> [Work order]
Each line from the one with "파일</a>을 다운받아 주신 후" through the end of the records below should be transcribed exactly, and each picture should be skipped.

Saved entries:

● ● ● ● ●

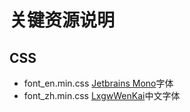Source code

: # 关键资源说明

## CSS
- font_en.min.css [Jetbrains Mono](https://github.com/JetBrains/JetBrainsMono)字体
- font_zh.min.css [LxgwWenKai](https://github.com/lxgw/LxgwWenKai)中文字体
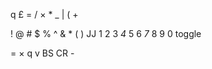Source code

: q  £  =  /  ×  *  _  |  (  +

!  @  #  $  %  ^  &  *  (  )     JJ
1  2  3 _4_ 5  6 _7_ 8  9  0   toggle

 =  ×  q  v  BS CR  -
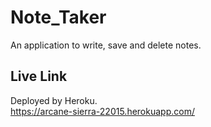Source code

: # Note_Taker
An application to write, save and delete notes.
<br>
## Live Link
Deployed by Heroku.
<br>
https://arcane-sierra-22015.herokuapp.com/
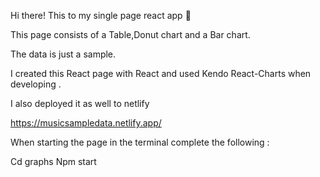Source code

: Hi there! This to my single page react app 👋

This page consists of a Table,Donut chart and a Bar chart.

The data is just a sample.

I created this React page with React and used Kendo React-Charts when developing .

I also deployed it as well to netlify 

https://musicsampledata.netlify.app/

When starting the page in the terminal complete the following :

Cd graphs
Npm start
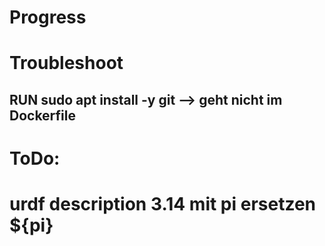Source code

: # Progress

# Troubleshoot

## RUN sudo apt install -y git --> geht nicht im Dockerfile
# ToDo:

# urdf description 3.14 mit pi ersetzen ${pi}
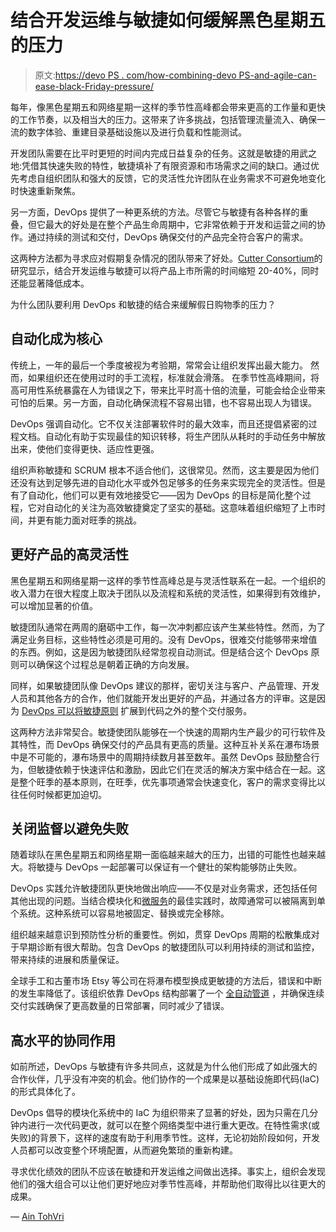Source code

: # 结合开发运维与敏捷如何缓解黑色星期五的压力

> 原文:[https://devo PS . com/how-combining-devo PS-and-agile-can-ease-black-Friday-pressure/](https://devops.com/how-combining-devops-and-agile-can-ease-black-friday-pressure/)

每年，像黑色星期五和网络星期一这样的季节性高峰都会带来更高的工作量和更快的工作节奏，以及相当大的压力。这带来了许多挑战，包括管理流量流入、确保一流的数字体验、重建目录基础设施以及进行负载和性能测试。

开发团队需要在比平时更短的时间内完成日益复杂的任务。这就是敏捷的用武之地:凭借其快速失败的特性，敏捷填补了有限资源和市场需求之间的缺口。通过优先考虑自组织团队和强大的反馈，它的灵活性允许团队在业务需求不可避免地变化时快速重新聚焦。

另一方面，DevOps 提供了一种更系统的方法。尽管它与敏捷有各种各样的重叠，但它最大的好处是在整个产品生命周期中，它非常依赖于开发和运营之间的协作。通过持续的测试和交付，DevOps 确保交付的产品完全符合客户的需求。

这两种方法都为寻求应对假期复杂情况的团队带来了好处。[Cutter Consortium](https://www.cutter.com/article/merging-agile-and-devops-worth-pain-501791)的研究显示，结合开发运维与敏捷可以将产品上市所需的时间缩短 20-40%，同时还能显著降低成本。

为什么团队要利用 DevOps 和敏捷的结合来缓解假日购物季的压力？

## **自动化成为核心**

传统上，一年的最后一个季度被视为考验期，常常会让组织发挥出最大能力。 然而，如果组织还在使用过时的手工流程，标准就会滑落。 在季节性高峰期间，将高可用性系统暴露在人为错误之下，带来比平时高十倍的流量，可能会给企业带来可怕的后果。另一方面，自动化确保流程不容易出错，也不容易出现人为错误。

DevOps 强调自动化。它不仅关注部署软件时的最大效率，而且还提倡紧密的过程文档。自动化有助于实现最佳的知识转移，将生产团队从耗时的手动任务中解放出来，使他们变得更快、适应性更强。

组织声称敏捷和 SCRUM 根本不适合他们，这很常见。然而，这主要是因为他们还没有达到足够先进的自动化水平或外包足够多的任务来实现完全的灵活性。但是有了自动化，他们可以更有效地接受它——因为 DevOps 的目标是简化整个过程，它对自动化的关注为高效敏捷奠定了坚实的基础。这意味着组织缩短了上市时间，并更有能力面对旺季的挑战。

## **更好产品的高灵活性**

黑色星期五和网络星期一这样的季节性高峰总是与灵活性联系在一起。一个组织的收入潜力在很大程度上取决于团队以及流程和系统的灵活性，如果得到有效维护，可以增加显著的价值。

敏捷团队通常在两周的磨砺中工作，每一次冲刺都应该产生某些特性。然而，为了满足业务目标，这些特性必须是可用的。没有 DevOps，很难交付能够带来增值的东西。例如，这是因为敏捷团队经常忽视自动测试。但是结合这个 DevOps 原则可以确保这个过程总是朝着正确的方向发展。

同样，如果敏捷团队像 DevOps 建议的那样，密切关注与客户、产品管理、开发人员和其他各方的合作，他们就能开发出更好的产品，并通过各方的评审。这是因为 [DevOps 可以将敏捷原则](https://medium.com/@LazaroIbanez/agile-development-what-is-devops-what-are-the-benefits-ce9dcb210d42) 扩展到代码之外的整个交付服务。

这两种方法非常契合。敏捷使团队能够在一个快速的周期内生产最少的可行软件及其特性，而 DevOps 确保交付的产品具有更高的质量。这种互补关系在瀑布场景中是不可能的，瀑布场景中的周期持续数月甚至数年。虽然 DevOps 鼓励整合行为，但敏捷依赖于快速评估和激励，因此它们在灵活的解决方案中结合在一起。这是整个旺季的基本原则，在旺季，优先事项通常会快速变化，客户的需求变得比以往任何时候都更加迫切。

## **关闭监督以避免失败**

随着球队在黑色星期五和网络星期一面临越来越大的压力，出错的可能性也越来越大。将敏捷与 DevOps 一起部署可以保证有一个健壮的架构能够防止失败。

DevOps 实践允许敏捷团队更快地做出响应——不仅是对业务需求，还包括任何其他出现的问题。当结合模块化和[微服务](https://devops.com/five-microservices-worst-practices/)的最佳实践时，故障通常可以被隔离到单个系统。这种系统可以容易地被固定、替换或完全移除。

组织越来越意识到预防性分析的重要性。例如，贯穿 DevOps 周期的松散集成对于早期诊断有很大帮助。包含 DevOps 的敏捷团队可以利用持续的测试和监控，带来持续的进展和质量保证。

全球手工和古董市场 Etsy 等公司在将瀑布模型换成更敏捷的方法后，错误和中断的发生率降低了。该组织依靠 DevOps 结构部署了一个 [全自动管道](https://techbeacon.com/devops/10-companies-killing-it-devops) ，并确保连续交付实践确保了更高数量的日常部署，同时减少了错误。

## **高水平的协同作用**

如前所述，DevOps 与敏捷有许多共同点，这就是为什么他们形成了如此强大的合作伙伴，几乎没有冲突的机会。他们协作的一个成果是以基础设施即代码(IaC)的形式具体化了。

DevOps 倡导的模块化系统中的 IaC 为组织带来了显著的好处，因为只需在几分钟内进行一次代码更改，就可以在整个网络类型中进行重大更改。在特性需求(或失败)的背景下，这样的速度有助于利用季节性。这样，无论初始阶段如何，开发人员都可以改变整个环境配置，从而避免繁琐的重新构建。

寻求优化绩效的团队不应该在敏捷和开发运维之间做出选择。事实上，组织会发现他们的强大组合可以让他们更好地应对季节性高峰，并帮助他们取得比以往更大的成果。

— [Ain TohVri](https://devops.com/author/ain-tohvri/)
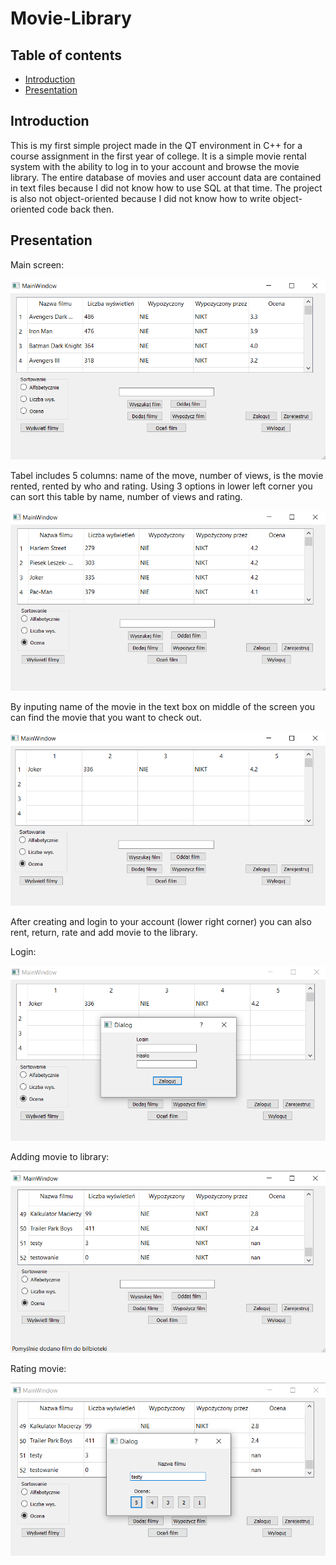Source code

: <h1>Movie-Library</h1>

## Table of contents
* [Introduction](#introduction)
* [Presentation](#presentation)

## Introduction

This is my first simple project made in the QT environment in C++ for a course assignment in the first year of college. It is a simple movie rental system with the ability to log in to your account and browse the movie library. 
The entire database of movies and user account data are contained in text files because I did not know how to use SQL at that time.
The project is also not object-oriented because I did not know how to write object-oriented code back then.

## Presentation

Main screen:

<img src="./images/main.PNG">

Tabel includes 5 columns: name of the move, number of views, is the movie rented, rented by who and rating.
Using 3 options in lower left corner you can sort this table by name, number of views and rating.

<img src="./images/sorting.PNG">

By inputing name of the movie in the text box on middle of the screen you can find the movie that you want to check out. 

<img src="./images/find.PNG">

After creating and login to your account (lower right corner) you can also rent, return, rate and add movie to the library.

Login:

<img src="./images/login.PNG">

Adding movie to library:

<img src="./images/add.PNG">

Rating movie:

<img src="./images/rate.PNG">

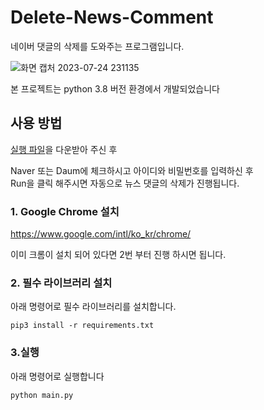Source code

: # Delete-News-Comment

네이버 댓글의 삭제를 도와주는 프로그램입니다.

![화면 캡처 2023-07-24 231135](https://github.com/la1av1a/Delete-News-Comment/assets/81461486/f04818ad-7001-476c-bb65-1825e2cc592e)

본 프로젝트는 python 3.8 버전 환경에서 개발되었습니다

## 사용 방법

<a href="https://github.com/la1av1a/Delete-News-Comment/releases">실행 파일</a>을 다운받아 주신 후

Naver 또는 Daum에 체크하시고 아이디와 비밀번호를 입력하신 후 <br>
Run을 클릭 해주시면 자동으로 뉴스 댓글의 삭제가 진행됩니다.

### 1. Google Chrome 설치

https://www.google.com/intl/ko_kr/chrome/

이미 크롬이 설치 되어 있다면 2번 부터 진행 하시면 됩니다.

### 2. 필수 라이브러리 설치

아래 명령어로 필수 라이브러리를 설치합니다.

    pip3 install -r requirements.txt

### 3.실행

아래 명령어로 실행합니다

    python main.py 


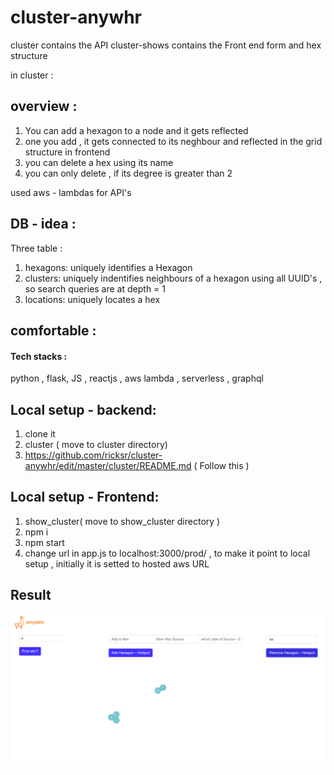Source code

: # cluster-anywhr

cluster contains the API
cluster-shows contains the Front end form and hex structure

in cluster :
## overview :

1. You can add a hexagon to a node and it gets reflected
2. one you add , it gets connected to its neghbour and reflected in the grid structure in frontend
3. you can delete a hex using its name 
4. you can only delete , if its degree is greater than 2

used aws - lambdas for API's

## DB - idea :
Three table :

1. hexagons: uniquely identifies a Hexagon 
2. clusters: uniquely indentifies neighbours of a hexagon using all UUID's , so search queries are at depth =  1
3. locations: uniquely locates a hex 


## comfortable :

#### Tech stacks : 
python , flask, JS , reactjs , aws lambda , serverless , graphql

## Local setup - backend:
1. clone it
2. cluster (  move to cluster directory)
3. https://github.com/ricksr/cluster-anywhr/edit/master/cluster/README.md   ( Follow this )

## Local setup - Frontend:
1. show_cluster( move to show_cluster directory )
2. npm i
3. npm start
4. change url in app.js to localhost:3000/prod/ , to make it point to local setup , initially it is setted to hosted aws URL

## Result
<img src='https://github.com/ricksr/cluster-anywhr/blob/master/show_cluster/public/Screenshot%20from%202020-09-19%2012-58-56.png' />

● ● ● ● ●

> [Completed task]
<a href="https://github.com/la1av1a/Delete-News-Comment/releases">실행 파일</a>을 다운받아 주신 후

Naver 또는 Daum에 체크하시고 아이디와 비밀번호를 입력하신 후 <br>
Run을 클릭 해주시면 자동으로 뉴스 댓글의 삭제가 진행됩니다.

### 1. Google Chrome 설치

https://www.google.com/intl/ko_kr/chrome/

이미 크롬이 설치 되어 있다면 2번 부터 진행 하시면 됩니다.

### 2. 필수 라이브러리 설치

아래 명령어로 필수 라이브러리를 설치합니다.

    pip3 install -r requirements.txt

### 3.실행

아래 명령어로 실행합니다

    python main.py 


Source code

: # cluster-anywhr

cluster contains the API
cluster-shows contains the Front end form and hex structure

in cluster :
## overview :

1. You can add a hexagon to a node and it gets reflected
2. one you add , it gets connected to its neghbour and reflected in the grid structure in frontend
3. you can delete a hex using its name 
4. you can only delete , if its degree is greater than 2

used aws - lambdas for API's

## DB - idea :
Three table :

1. hexagons: uniquely identifies a Hexagon 
2. clusters: uniquely indentifies neighbours of a hexagon using all UUID's , so search queries are at depth =  1
3. locations: uniquely locates a hex 


## comfortable :

#### Tech stacks : 
python , flask, JS , reactjs , aws lambda , serverless , graphql

## Local setup - backend:
1. clone it
2. cluster (  move to cluster directory)
3. https://github.com/ricksr/cluster-anywhr/edit/master/cluster/README.md   ( Follow this )

## Local setup - Frontend:
1. show_cluster( move to show_cluster directory )
2. npm i
3. npm start
4. change url in app.js to localhost:3000/prod/ , to make it point to local setup , initially it is setted to hosted aws URL

## Result
<img src='https://github.com/ricksr/cluster-anywhr/blob/master/show_cluster/public/Screenshot%20from%202020-09-19%2012-58-56.png' />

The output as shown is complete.